How? Because design thinking is firmly rooted in developing a holistic understanding of the ‘problems’ that consumers and end-users of products face by taking into account emotions, needs, motivational drivers, and pain points. When this is contrasted with an approach that is scientific and wholly objective, it is clear that there is a lot more distance between the process of understanding and testing out the end-users’ needs, emotions, and motivational drivers. An example of this would be quantitative research.

Essentially, as a problem-solving approach, design thinking is wholly encapsulated in the arena of design by combining a user-centered perspective with analytical research where the end-goal is to create a product that is innovative, disruptive, and solves a problem.

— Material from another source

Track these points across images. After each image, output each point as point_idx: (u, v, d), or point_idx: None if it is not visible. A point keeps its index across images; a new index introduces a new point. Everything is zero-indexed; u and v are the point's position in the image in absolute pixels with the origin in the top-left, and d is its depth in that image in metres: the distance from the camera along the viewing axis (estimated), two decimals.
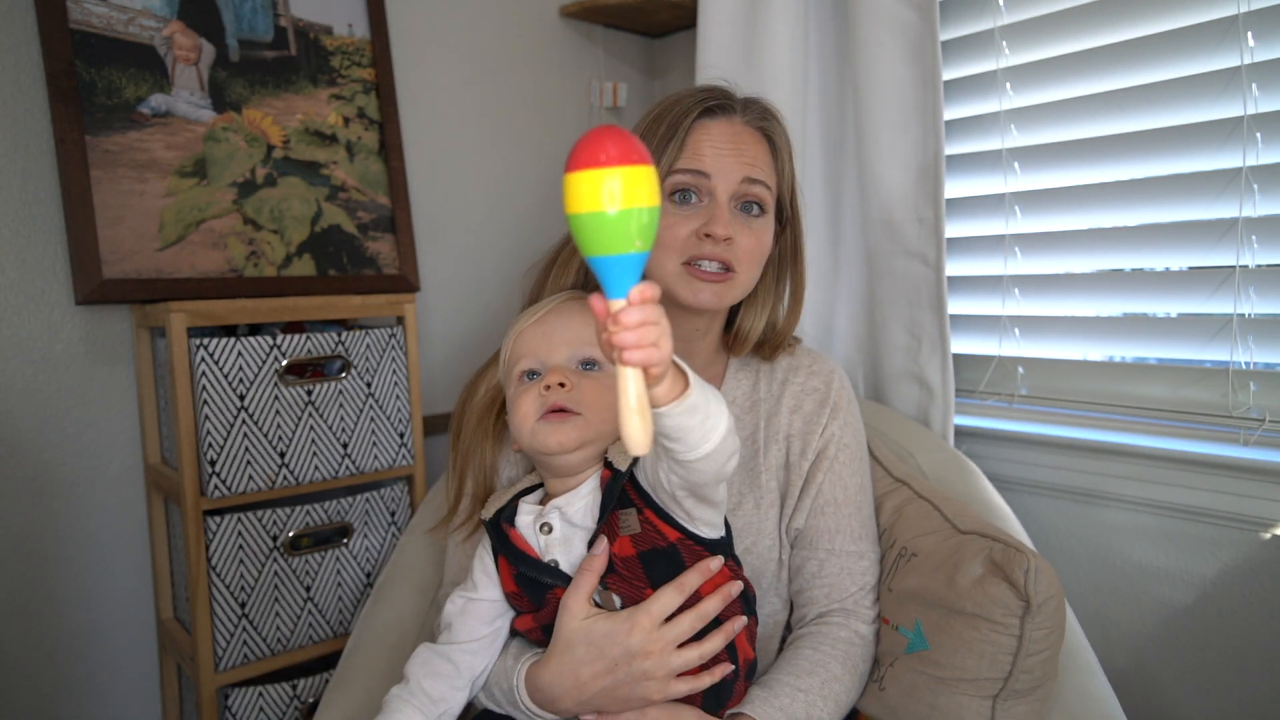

Design Thinking Benefits Everybody, Not Just Business

Essentially, design thinking is a problem-solving method that is specific to design only. It works by assessing the known elements of a contemporary problem and then, identifies peripheral factors that contribute to this problem, with the end-users and their needs kept in mind. This contrasts well to more objective approaches such as quantitative research where the known aspects are tested to produce a solution.

Therefore, design thinking is a process where our knowledge and understanding is always brought into question to help redefine a problem and arrive at alternative strategies for solutions which were once not immediately apparent due to our previous lack of understanding. Because of this, design thinking is often called ‘thinking outside the box’ as it is a means of developing new ways of thinking to arrive at a solution that benefits all parties involved.

By moving away from common problem-solving methods and adopting the already apparent solution, design thinking benefits both business and consumer through the delivery of products and services that are disruptive and memorable.